• **The task**
From the material that follows, please give the number of lines containing the string "worn", and that number alone.

• **Recorded information**

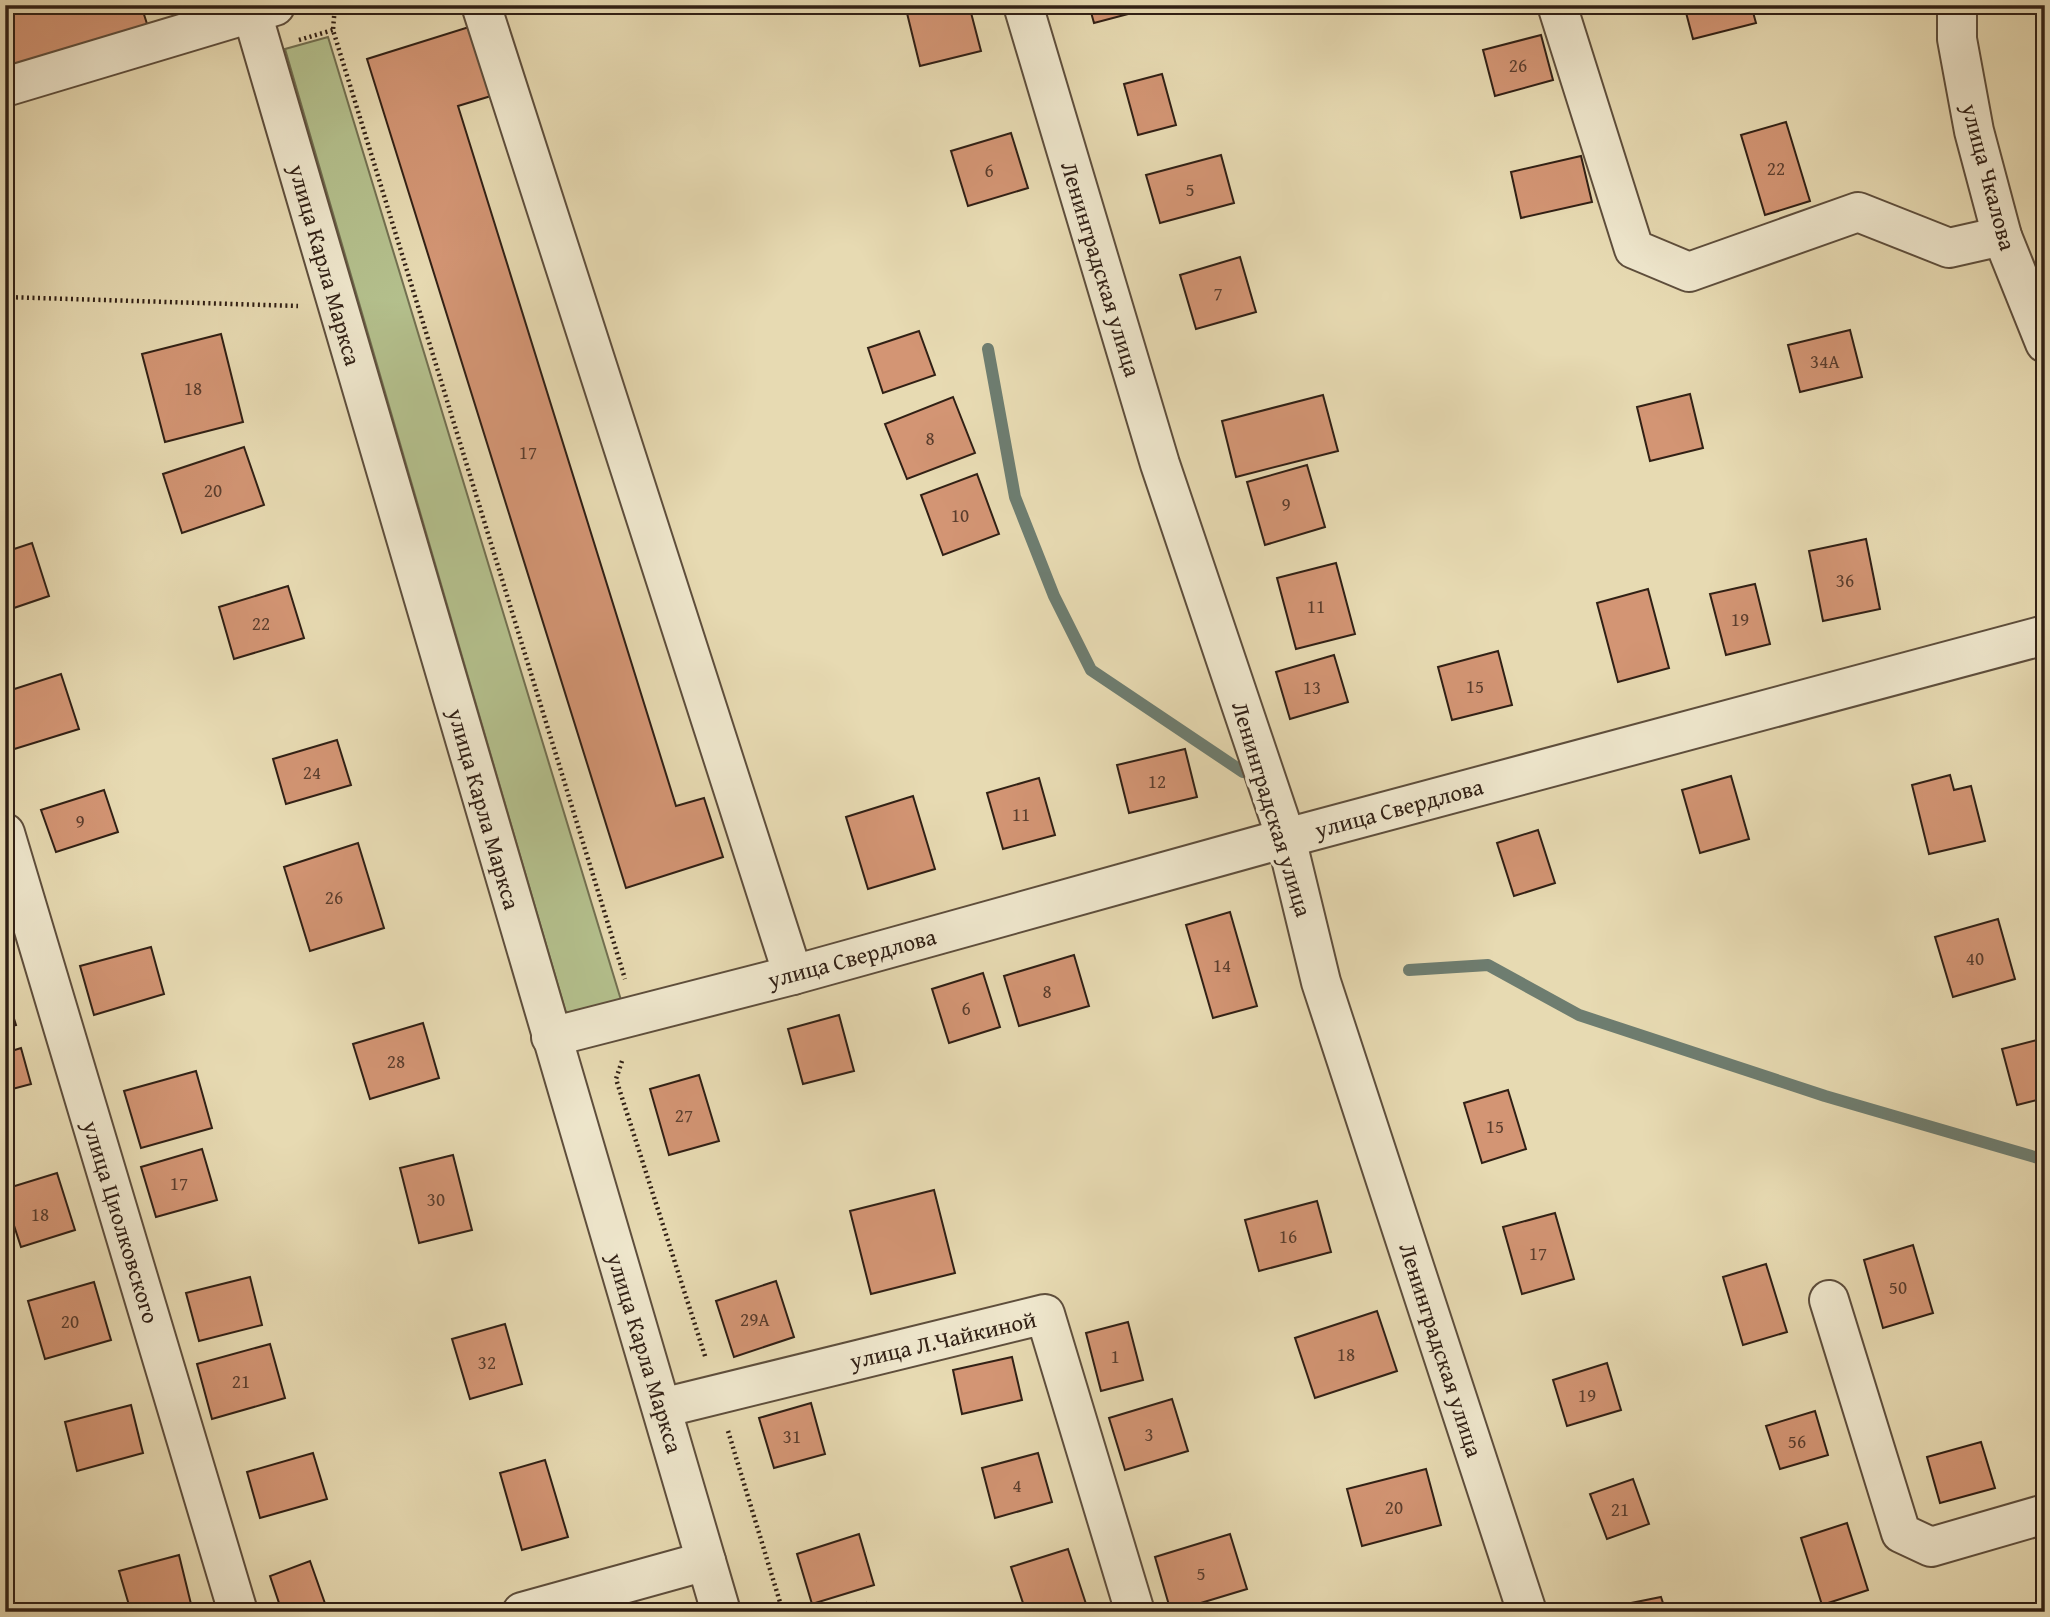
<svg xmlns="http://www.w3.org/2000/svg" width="2050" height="1617" font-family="'Gentium Book Plus',serif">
	<rect width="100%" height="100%" fill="#e7dab2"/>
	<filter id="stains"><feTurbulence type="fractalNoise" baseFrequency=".00286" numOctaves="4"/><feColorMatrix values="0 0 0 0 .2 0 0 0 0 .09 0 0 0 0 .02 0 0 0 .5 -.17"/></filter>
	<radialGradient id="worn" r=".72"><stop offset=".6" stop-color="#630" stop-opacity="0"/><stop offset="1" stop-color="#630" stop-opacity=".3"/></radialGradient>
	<polygon fill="#b4c08d" stroke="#727051" stroke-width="2" points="328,37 621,1000 566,1013 285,49"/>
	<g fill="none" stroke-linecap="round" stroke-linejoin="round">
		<g stroke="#6e7d70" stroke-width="12">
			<polyline points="988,349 1015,497 1054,596 1091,670 1243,772"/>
			<polyline points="1409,970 1488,965 1579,1015 1825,1096 2045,1160"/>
		</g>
	</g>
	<g fill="#d39574" stroke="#312015" stroke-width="2">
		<polygon points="5,5 141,5 148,27 5,69"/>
		<polygon points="905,5 969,5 981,51 920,66"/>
		<polygon points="1089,5 1151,5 1151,8 1094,23"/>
		<polygon points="1684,5 1751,5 1756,23 1693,39"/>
		<polygon points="469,27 491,96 458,106 676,806 704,798 723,857 626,888 367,59"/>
		<polygon points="1541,35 1553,80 1495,96 1483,50"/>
		<polygon points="1162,74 1176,125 1138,135 1124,84"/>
		<polygon points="1786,122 1810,201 1765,215 1741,135"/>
		<polygon points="1011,133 1028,188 968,206 951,151"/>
		<polygon points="1221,155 1234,203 1160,223 1146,175"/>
		<polygon points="1581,156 1592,202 1521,218 1511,172"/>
		<polygon points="1240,257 1256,312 1196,329 1180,275"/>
		<polygon points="1850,330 1862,377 1800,392 1788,345"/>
		<polygon points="919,331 935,375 883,393 868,348"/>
		<polygon points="221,334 243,422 165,442 142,354"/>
		<polygon points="1690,394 1703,448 1650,461 1637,407"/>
		<polygon points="1323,395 1338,451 1236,477 1222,421"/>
		<polygon points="953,397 975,453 907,479 885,424"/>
		<polygon points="244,447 264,505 182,533 163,474"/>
		<polygon points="1307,465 1325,527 1265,545 1247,482"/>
		<polygon points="977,474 999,534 943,555 921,495"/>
		<polygon points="1866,539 1880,609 1823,621 1809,551"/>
		<polygon points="32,543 49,596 5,611 5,552"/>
		<polygon points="1336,563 1355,634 1296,649 1277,578"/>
		<polygon points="1755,584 1770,644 1726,655 1710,594"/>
		<polygon points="288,586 304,638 234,659 219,607"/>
		<polygon points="1648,589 1669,668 1618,682 1597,603"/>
		<polygon points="1498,651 1512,705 1452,720 1438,667"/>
		<polygon points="1334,655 1348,702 1290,719 1276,672"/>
		<polygon points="61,674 79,729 8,751 5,742 5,692"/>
		<polygon points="337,740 351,785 286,804 273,759"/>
		<polygon points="1185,749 1197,797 1129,813 1117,765"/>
		<polygon points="1950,775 1954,790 1971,786 1985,841 1929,854 1912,785"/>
		<polygon points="1731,776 1749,839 1700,853 1682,790"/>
		<polygon points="1039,778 1055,835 1003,849 987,793"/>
		<polygon points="104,790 118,832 56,852 41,810"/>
		<polygon points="913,796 935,869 868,889 846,817"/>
		<polygon points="1538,830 1555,883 1514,896 1497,843"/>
		<polygon points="358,843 384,928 310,951 284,867"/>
		<polygon points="1230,912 1257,1006 1213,1018 1186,925"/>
		<polygon points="1998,919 2015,979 1953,997 1935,937"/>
		<polygon points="151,947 164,994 94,1015 80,966"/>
		<polygon points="1074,955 1089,1006 1019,1026 1004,976"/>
		<polygon points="983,973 1000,1027 949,1043 932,989"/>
		<polygon points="5,990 16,1025 5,1028"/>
		<polygon points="839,1015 854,1071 803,1084 788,1029"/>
		<polygon points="423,1023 439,1078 370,1099 353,1044"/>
		<polygon points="2045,1038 2045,1098 2017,1105 2002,1049"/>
		<polygon points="21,1048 31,1084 5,1091 5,1053"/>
		<polygon points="196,1071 212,1128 141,1148 124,1091"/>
		<polygon points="699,1075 719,1141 669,1155 650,1089"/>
		<polygon points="1508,1090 1526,1149 1482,1163 1464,1103"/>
		<polygon points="202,1149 217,1200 156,1217 141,1167"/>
		<polygon points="453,1155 472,1230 419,1243 400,1168"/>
		<polygon points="57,1173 75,1230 21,1247 5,1198 5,1189"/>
		<polygon points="934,1190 955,1273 871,1294 850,1211"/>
		<polygon points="1317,1201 1331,1252 1259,1271 1245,1220"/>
		<polygon points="1555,1213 1574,1279 1522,1294 1503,1227"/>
		<polygon points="1913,1245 1933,1313 1883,1328 1864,1260"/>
		<polygon points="1766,1264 1787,1332 1743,1345 1723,1277"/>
		<polygon points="250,1277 262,1325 199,1341 186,1293"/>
		<polygon points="776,1281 794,1337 734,1357 716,1301"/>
		<polygon points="94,1282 111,1340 45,1359 28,1301"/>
		<polygon points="1377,1311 1397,1371 1315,1398 1295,1338"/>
		<polygon points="1128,1322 1143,1380 1101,1391 1086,1333"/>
		<polygon points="505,1324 522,1384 470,1399 452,1339"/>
		<polygon points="270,1344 285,1398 212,1419 197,1364"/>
		<polygon points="1012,1357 1022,1400 962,1414 953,1370"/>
		<polygon points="1607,1363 1621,1410 1567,1426 1553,1380"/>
		<polygon points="1172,1399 1188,1451 1125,1470 1109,1418"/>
		<polygon points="811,1403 825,1454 774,1468 759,1418"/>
		<polygon points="131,1405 143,1453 77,1471 65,1422"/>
		<polygon points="1815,1411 1828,1455 1780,1469 1766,1426"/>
		<polygon points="1981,1442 1995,1488 1940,1503 1927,1457"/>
		<polygon points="313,1453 327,1499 260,1518 247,1472"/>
		<polygon points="1038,1453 1052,1502 995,1518 982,1468"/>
		<polygon points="545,1460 568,1537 522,1550 500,1473"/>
		<polygon points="1426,1469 1441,1525 1362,1546 1347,1489"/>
		<polygon points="1633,1479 1649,1524 1607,1539 1590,1494"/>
		<polygon points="1847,1523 1868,1590 1822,1605 1801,1538"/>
		<polygon points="859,1534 874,1585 812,1604 797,1554"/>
		<polygon points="1230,1534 1247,1589 1171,1612 1155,1557"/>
		<polygon points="1068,1549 1088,1610 1026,1612 1011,1567"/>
		<polygon points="179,1555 191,1604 161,1612 131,1612 119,1571"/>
		<polygon points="310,1561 328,1612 282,1612 270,1576"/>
		<polygon points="1661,1597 1666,1612 1618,1612 1616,1606"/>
		<polygon points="866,1603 868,1612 837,1612"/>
		<polygon points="1469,1604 1471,1612 1442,1612"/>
	</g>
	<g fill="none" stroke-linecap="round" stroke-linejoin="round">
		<defs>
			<g id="minor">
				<polyline points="252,5 252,13 721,1612"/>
				<polyline points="481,5 793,975"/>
				<polyline points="1023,5 1160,464 1286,838 1321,982 1527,1612"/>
				<polyline points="1557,5 1634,249 1689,272 1858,212 1949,248 2002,236"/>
				<polyline points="1957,5 1957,39 1974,131 2002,236 2045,343"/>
				<polyline points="5,87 275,6"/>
				<polyline points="5,833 238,1612"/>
				<polyline points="551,1037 793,975 1286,838 2045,635"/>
				<polyline points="1829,1300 1901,1533 1931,1547 2045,1514"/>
				<polyline points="662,1408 1045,1314 1135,1612"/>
				<polyline points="522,1612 706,1561"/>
			</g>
		</defs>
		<use href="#minor" stroke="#5e4e3c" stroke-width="42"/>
		<g stroke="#312015" stroke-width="4.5" stroke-dasharray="2 3.5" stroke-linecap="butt">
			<polyline points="335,5 333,30 625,979"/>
			<polyline points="299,40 333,30"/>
			<polyline points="5,297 298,306"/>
			<polyline points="622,1061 616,1079 706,1359"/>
			<polyline points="728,1431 783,1612"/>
		</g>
		<use href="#minor" stroke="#efe7cd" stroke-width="38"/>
	</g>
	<g text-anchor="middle" stroke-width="7" stroke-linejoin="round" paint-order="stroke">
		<g font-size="19" fill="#5a3d2d">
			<text x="1518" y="72">26</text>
			<text x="1776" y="175">22</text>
			<text x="989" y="177">6</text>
			<text x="1190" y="196">5</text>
			<text x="1218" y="300">7</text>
			<text x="1825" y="368">34А</text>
			<text x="193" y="395">18</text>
			<text x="930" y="445">8</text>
			<text x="528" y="459">17</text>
			<text x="213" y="497">20</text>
			<text x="1286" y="511">9</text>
			<text x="960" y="522">10</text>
			<text x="1845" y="587">36</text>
			<text x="1316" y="613">11</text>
			<text x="1740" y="626">19</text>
			<text x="261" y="630">22</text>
			<text x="1475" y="693">15</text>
			<text x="1312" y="694">13</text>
			<text x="312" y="779">24</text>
			<text x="1157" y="788">12</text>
			<text x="1021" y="821">11</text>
			<text x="80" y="828">9</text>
			<text x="334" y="904">26</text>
			<text x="1975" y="965">40</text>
			<text x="1222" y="972">14</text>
			<text x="1047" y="998">8</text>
			<text x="966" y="1015">6</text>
			<text x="396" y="1068">28</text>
			<text x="684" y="1122">27</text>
			<text x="1495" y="1133">15</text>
			<text x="179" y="1190">17</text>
			<text x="436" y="1206">30</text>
			<text x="40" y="1221">18</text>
			<text x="1288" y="1243">16</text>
			<text x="1538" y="1260">17</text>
			<text x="1898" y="1294">50</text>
			<text x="755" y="1326">29А</text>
			<text x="70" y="1328">20</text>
			<text x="1346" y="1361">18</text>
			<text x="1115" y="1363">1</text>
			<text x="487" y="1369">32</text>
			<text x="241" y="1388">21</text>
			<text x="1587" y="1402">19</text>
			<text x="1149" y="1441">3</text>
			<text x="792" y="1443">31</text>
			<text x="1797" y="1448">56</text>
			<text x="1017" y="1492">4</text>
			<text x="1394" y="1514">20</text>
			<text x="1620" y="1516">21</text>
			<text x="1201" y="1580">5</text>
		</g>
		<g font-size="23" fill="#312015" stroke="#efe7cd">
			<text transform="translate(1989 177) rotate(75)" y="8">улица Чкалова</text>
			<text transform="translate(325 265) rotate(74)" y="8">улица Карла Маркса</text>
			<text transform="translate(1101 269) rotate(73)" y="8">Ленинградская улица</text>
			<text transform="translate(1399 808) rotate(-15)" y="8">улица Свердлова</text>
			<text transform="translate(484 809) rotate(74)" y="8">улица Карла Маркса</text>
			<text transform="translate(1272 809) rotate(73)" y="8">Ленинградская улица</text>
			<text transform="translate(852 958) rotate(-15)" y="8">улица Свердлова</text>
			<text transform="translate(121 1222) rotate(73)" y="8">улица Циолковского</text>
			<text transform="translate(943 1340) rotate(-13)" y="8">улица Л.Чайкиной</text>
			<text transform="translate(1441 1350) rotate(72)" y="8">Ленинградская улица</text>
			<text transform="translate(645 1353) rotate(73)" y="8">улица Карла Маркса</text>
		</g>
	</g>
	<rect width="2050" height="1617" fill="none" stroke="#e7dab2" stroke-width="28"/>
	<rect x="7" y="7" width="2036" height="1603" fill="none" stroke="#312015" stroke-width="3.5"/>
	<rect x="14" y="14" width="2022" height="1589" fill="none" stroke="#312015" stroke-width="2"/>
	<rect width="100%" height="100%" filter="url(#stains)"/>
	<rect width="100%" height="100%" fill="url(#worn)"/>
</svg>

• **Written answer**
2